BLACK RIVER seeks redemption in the heart of Montana’s darkness

Black River paperback cover

Black River

By S.M. Hulse

Mariner Books: Jan. 5, 2016

$14.95, 240 pages


Anyone who lives or travels in the west knows well the distinctiveness of this region: it’s not just the mountains, valleys, and deserts, or the mighty Pacific Ocean, it’s the big sky, the quality of the light, the dryness of the air, and the sense, always, that anything is possible, both good and bad. And once you get away from the Pacific coast, there is an independent, rough-hewn spirit that is particularly American.

Writers have been exploring the people of the West for a very long time, but it seems as if there is more good fiction capturing this powerful sense of place than ever. In recent years, Peter Heller (The Dog Stars) Kim Zupan (The Ploughmen), Smith Henderson (Fourth of July Creek), Brady Udall (The Lonely Polygamist), and Kent Haruf (Plainsong, Our Souls at Night) have written novels featuring strongly masculine characters and prose and set in Colorado, Utah, and Montana.

Women writers have been their equal in this genre, with the bonus that they have subverted some readers’ expectations by featuring female protagonists. The prose and descriptions are as spare as the laconic characters in their books, but they are digging deeper beneath this crusty surface than the genre’s characteristics call for. Noteworthy contributions include Carrie La Seur’s The Home Place (Montana), Nina McConigley’s Cowboys and East Indians (Wyoming), Rene Denfeld’s The Enchanted (Oregon), and Amanda Coplin’s The Orchardist (Washington).
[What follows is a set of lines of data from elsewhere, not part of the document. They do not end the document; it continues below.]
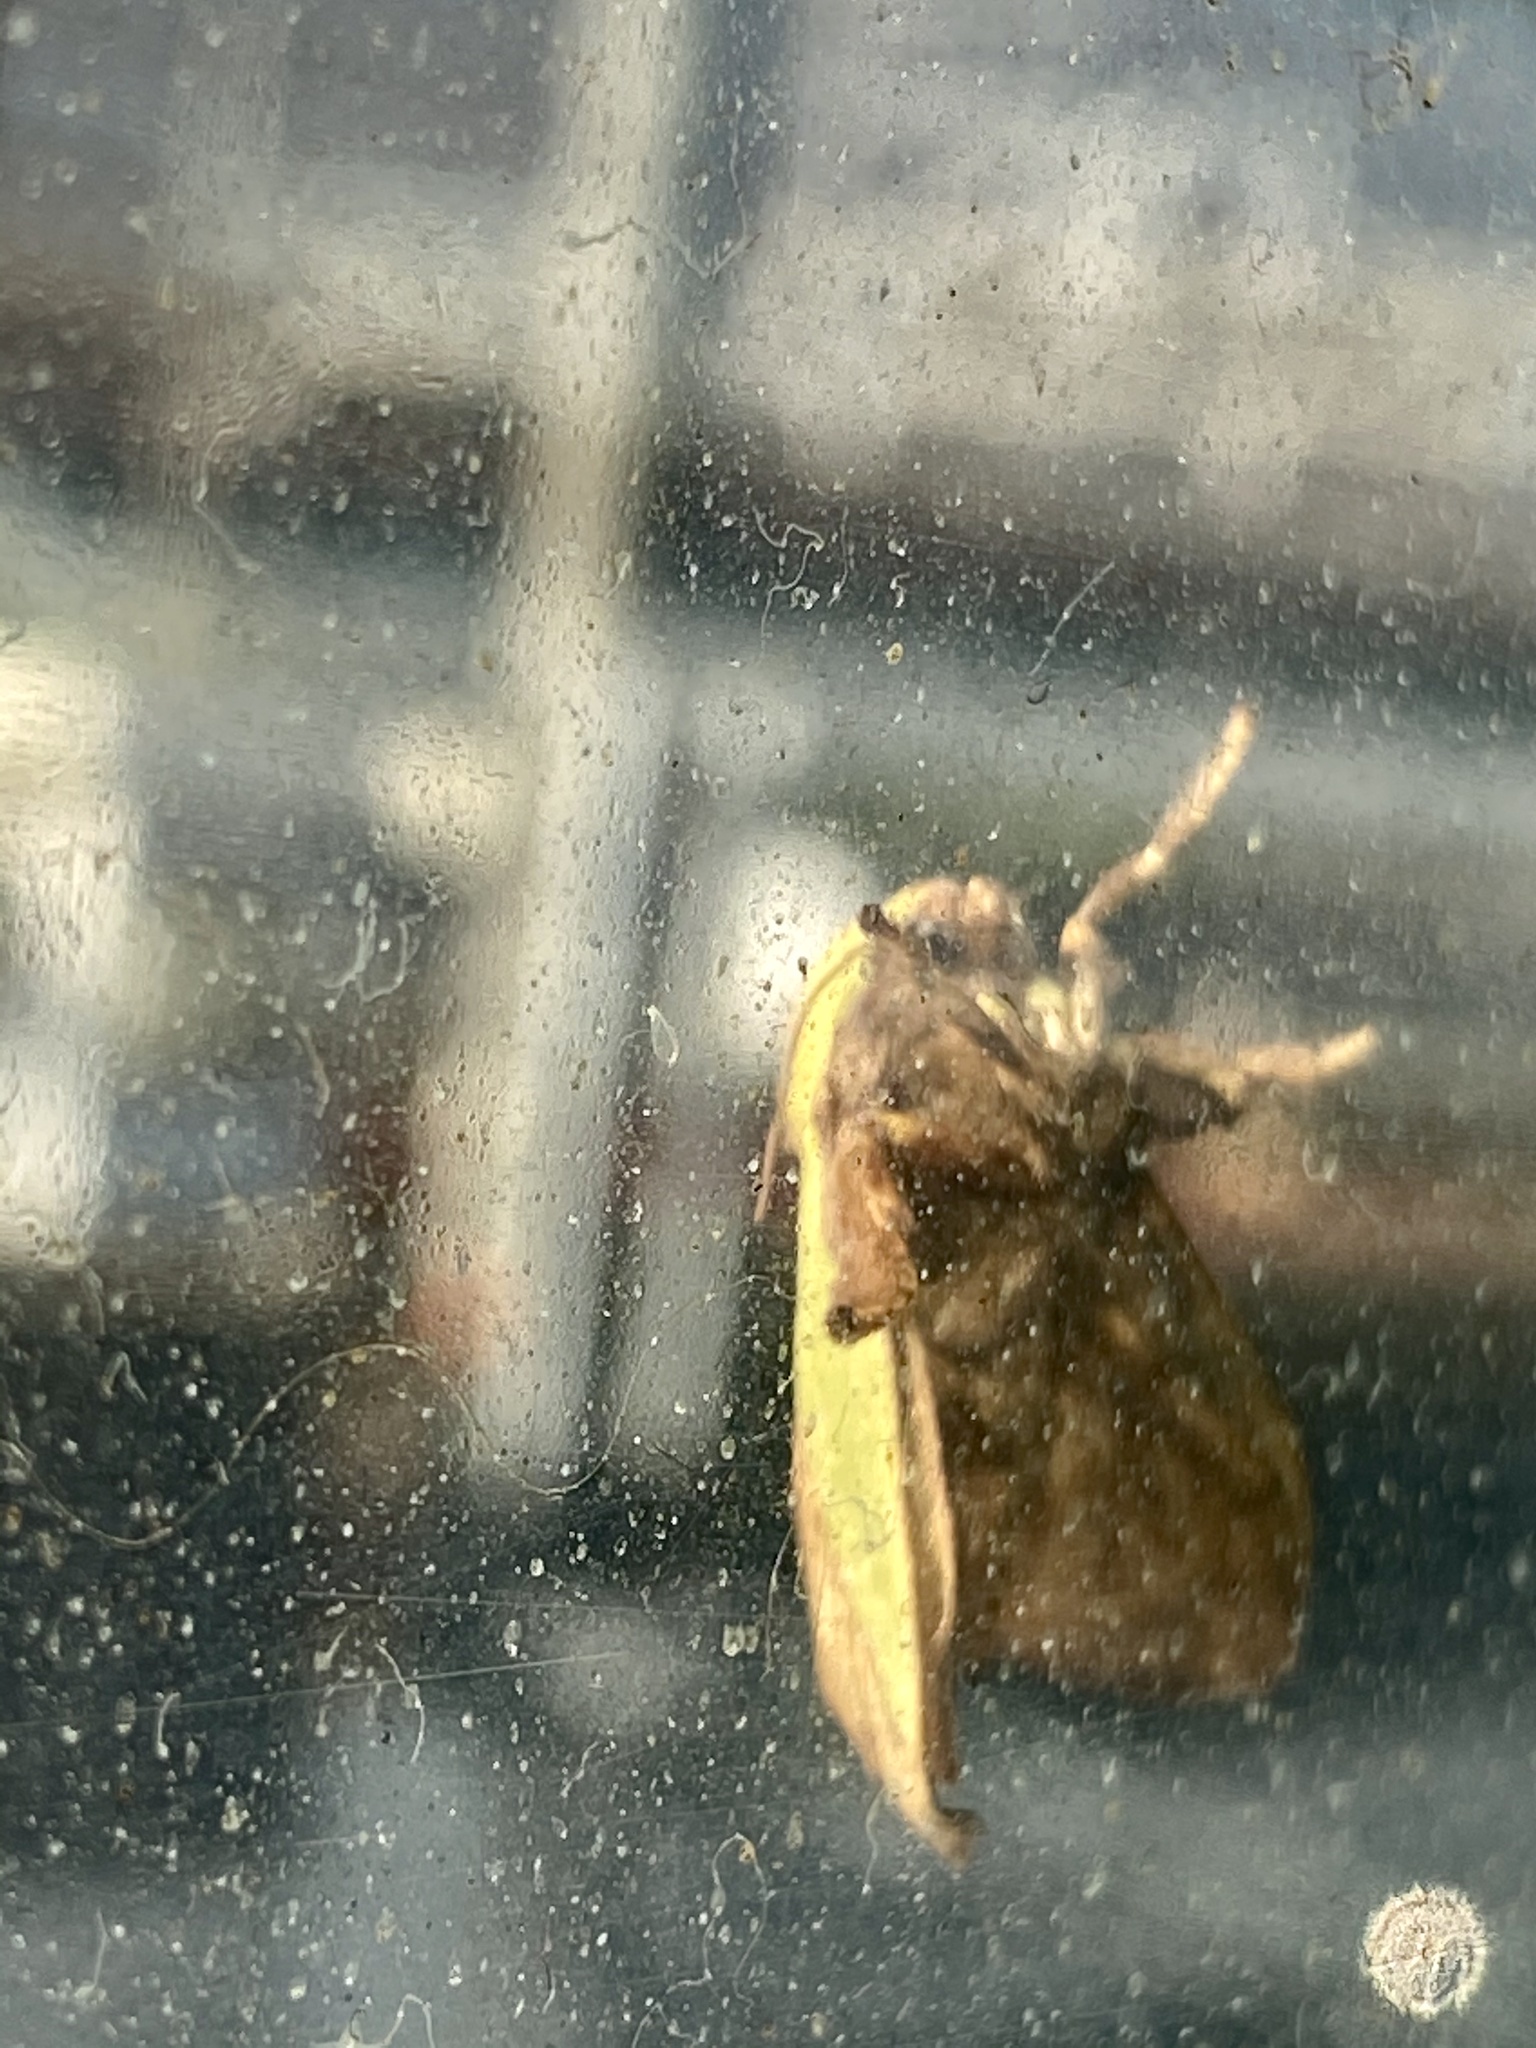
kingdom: Animalia
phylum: Arthropoda
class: Insecta
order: Lepidoptera
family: Limacodidae
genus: Parasa
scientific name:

S.M. Hulse’s debut, Black River, sits astride these two stellar groups of novels. This slim but potent novel tells of the crisis faced by the protagonist, Wes Carver, when he is forced to return to the tiny town of Black River, Montana following the death of his beloved wife Claire, who expressed a wish to have her ashes spread there. Carver grew up in Black River and followed the men of his family into a career as a correctional officer. But he and Claire left 18 years earlier after a prison riot in which he was held captive for two days by Bobby Williams, a sadist who tortured Carver and left him with crippled hands, forcing Carver to retire and give up his passion for playing the fiddle.

Carver is reluctant to return because two people await him, neither of whom he has wanted to face for many years. He has received a letter notifying him of a parole hearing for Williams, who claims to have found Christ. Carver is determined to prevent Williams from seeing daylight. But the more complex situation involves his relationship with Claire’s son, Dennis, whom they left behind as an especially rebellious and independent 16-year-old. He and Carver have hardly spoken since then. But Claire’s death has forced them to face each other.

Black River probes deep into Carver’s broken heart and hands as he struggles to achieve some type of understanding with Dennis and a path to peace of mind regarding the Williams incident that has haunted him for so long. Carver is not a religious man, so he is not inspired to find forgiveness in his heart or to believe in Williams’ rehabilitation through faith. But he slowly befriends a skittish colt of a teenager with a troubled family life (his father is an inmate at the prison) who works for Dennis on his farm and shares Carver’s gift for music.

Hulse weaves together the various conflicts convincingly. And although we spend a lot of time in the head of the introverted Carver, the plot moves along as steadily as the river at the heart of the novel. Hulse’s writing is spell-binding; it is spare but poetic, and her western Montana setting is a character that looms over the story’s events. Readers will find Carver’s search for redemption a compelling and illuminating journey.